There, as in "Wales, the Hebrides, Norway, and Holland," Evans added, it was an accepted preliminary to marriage "and a means by which the fertility of a prospective partner was tested".

This last detail might imply a certain strain on the precautions for chastity, occasionally. So would a rude English verse from the era: “A bundling couple went to bed/With all their clothes from foot to head;/That the defense might seem complete/Each one was wrapped in a sheet/But oh, this bundling’s such a witch/The man of her did catch the itch,/And so provoked was the wretch/That she of his a bastard catch’d.”

But there was none of that in Ireland, apparently, at least according to Twiss. Declaring the women here to be “remarkably prolific”, he cited the example, again from Fermanagh, of “a clergyman and his wife” who in 29 years together had produced 32 children. Of the Irish in general, he added: “This fruitfulness may be ascribed to their early marriages, and to the want of opportunity of indulging themselves unlawfully.”

Elsewhere, in one of his footnotes, Twiss also made a point about the sexual prowess of Irishmen. It was so indelicate he felt the need to write it in Latin. But even with my limited understanding of that language, it sounds flattering to the local men and explained why there was so much “coitus fecundus” going on.

Despite this and other blandishments, Twiss did not endear himself to his hosts.

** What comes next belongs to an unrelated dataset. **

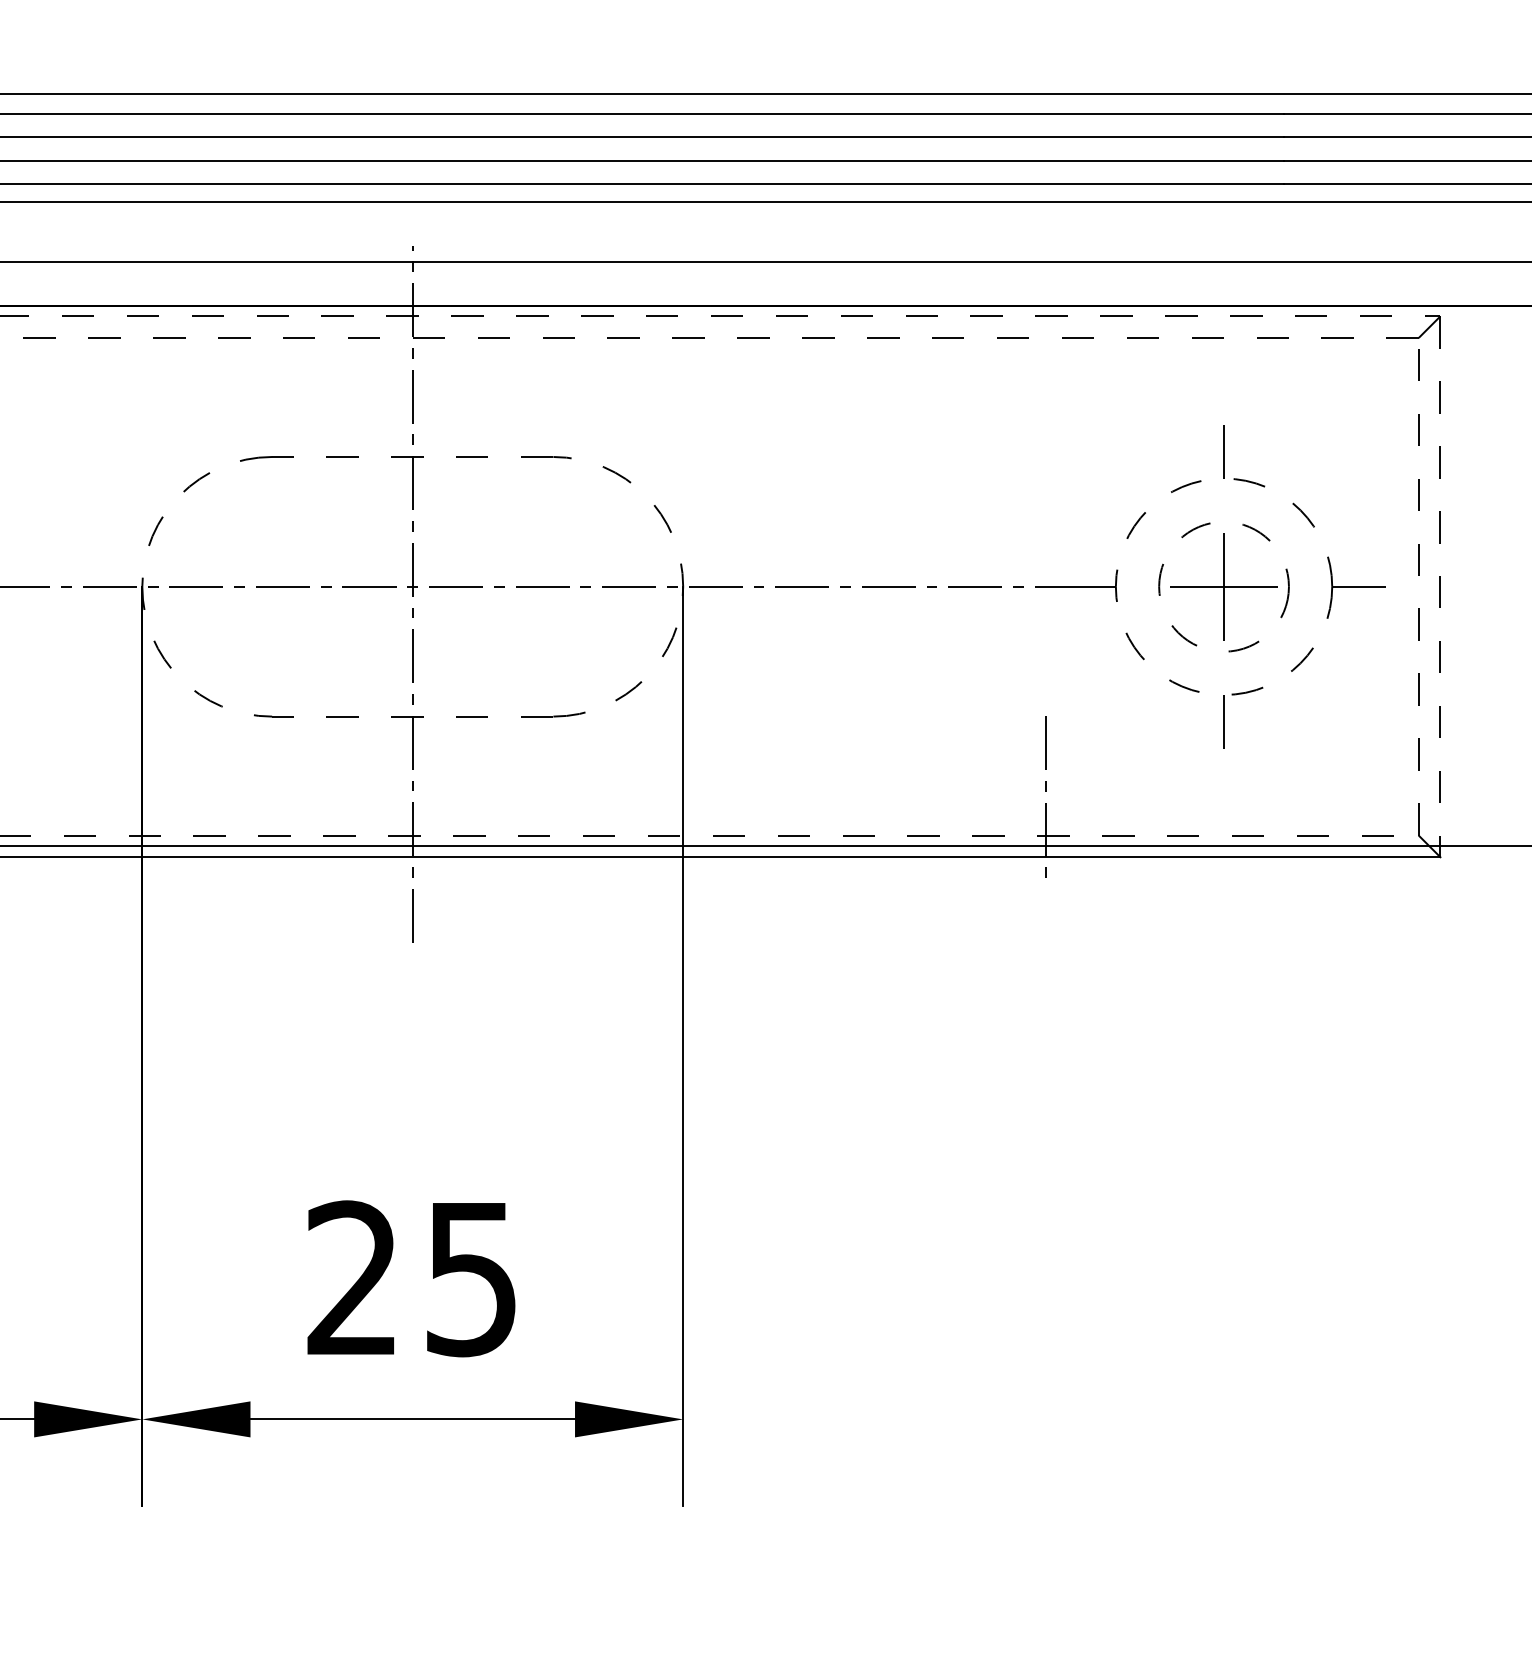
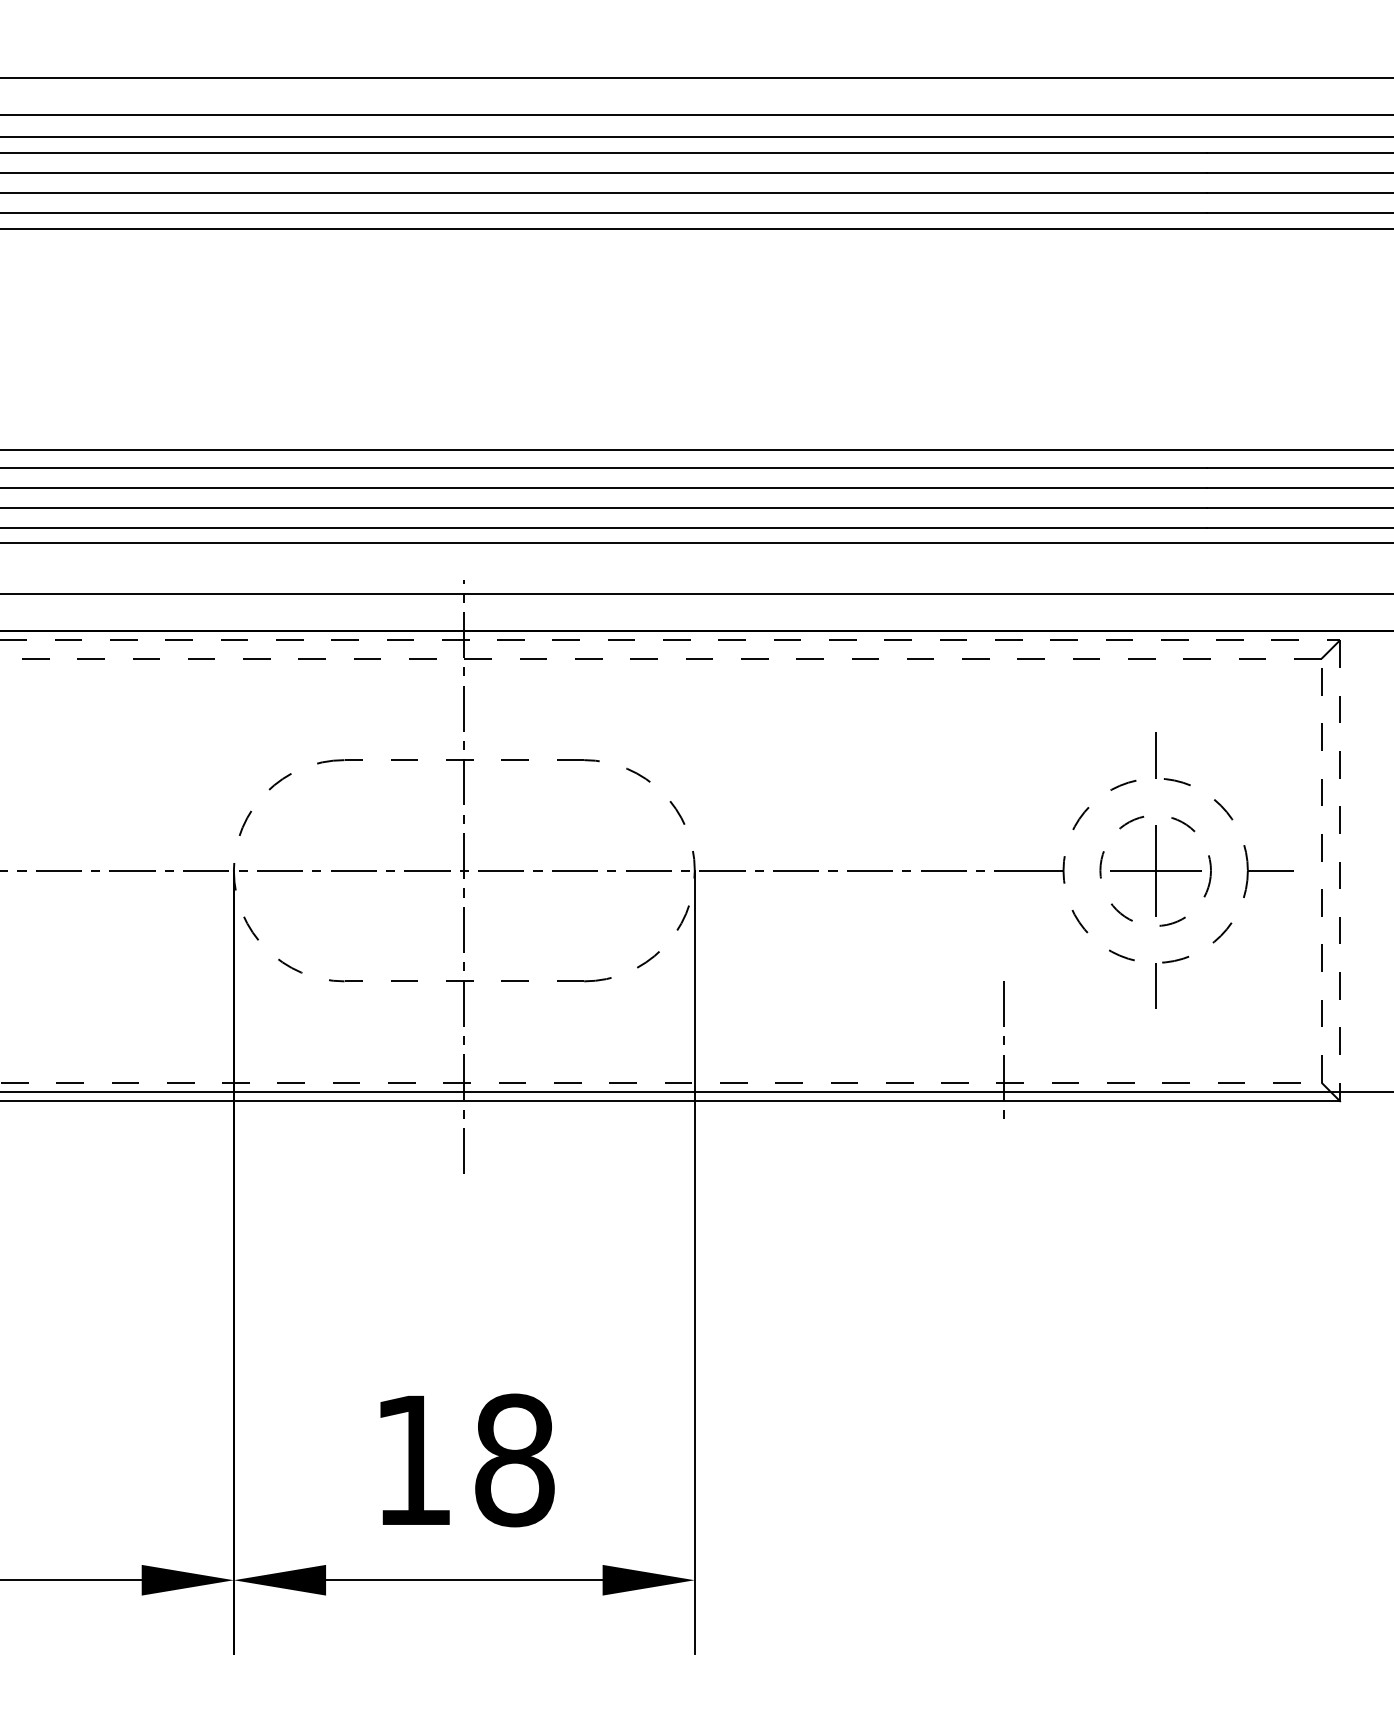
text: (412, 1278) -> (464, 1460), 25 -> 18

He had plenty of less flattering things to say too and his politics were unenlightened even by the standards of the time.

Such was the poverty of the Irish, he wrote, "they seem to form a distinct race from the rest of mankind". But the sight a road-side hedge school of ragged boys somewhere provoked him only to reflect, "it would be better that the lowest classes of people throughout Europe were neither taught to read nor to write, these acquisitions only creating new wants and exciting new desires which they will be seldom able to gratify".

On a less serious note – some women may disagree – he remarked elsewhere that the most obvious physical distinction of the natives was “the thickness of their legs, especially those of the plebeian females”. For that and other outrages, he became a target of criticism in Ireland. And not just of criticism. Thanks in part to its rhyming potential, the writer’s surname also ended up in Grose’s Dictionary (an 1811 edition), viz: “Twiss. (Irish) A Jordan, or pot de chambre. A Mr Richard Twiss having in his ‘Travels’ given a very unfavourable description of the Irish character, the inhabitants of Dublin, by way of revenge, thought proper to christen this utensil by his name [..] Suffice it to say that the baptismal rights were not wanting at the ceremony”.

One manufacturer of the vessels even added a portrait of the writer to the bottom of his products, to encourage better aim. Meanwhile, Grose’s book also recorded a verse that a waggish friend of the Twiss family wrote to celebrate this unusual form of immortality: “Perish the country, yet my name/Shall ne’er in story be forgot,/But still the more increase in fame/The more the country goes to pot.”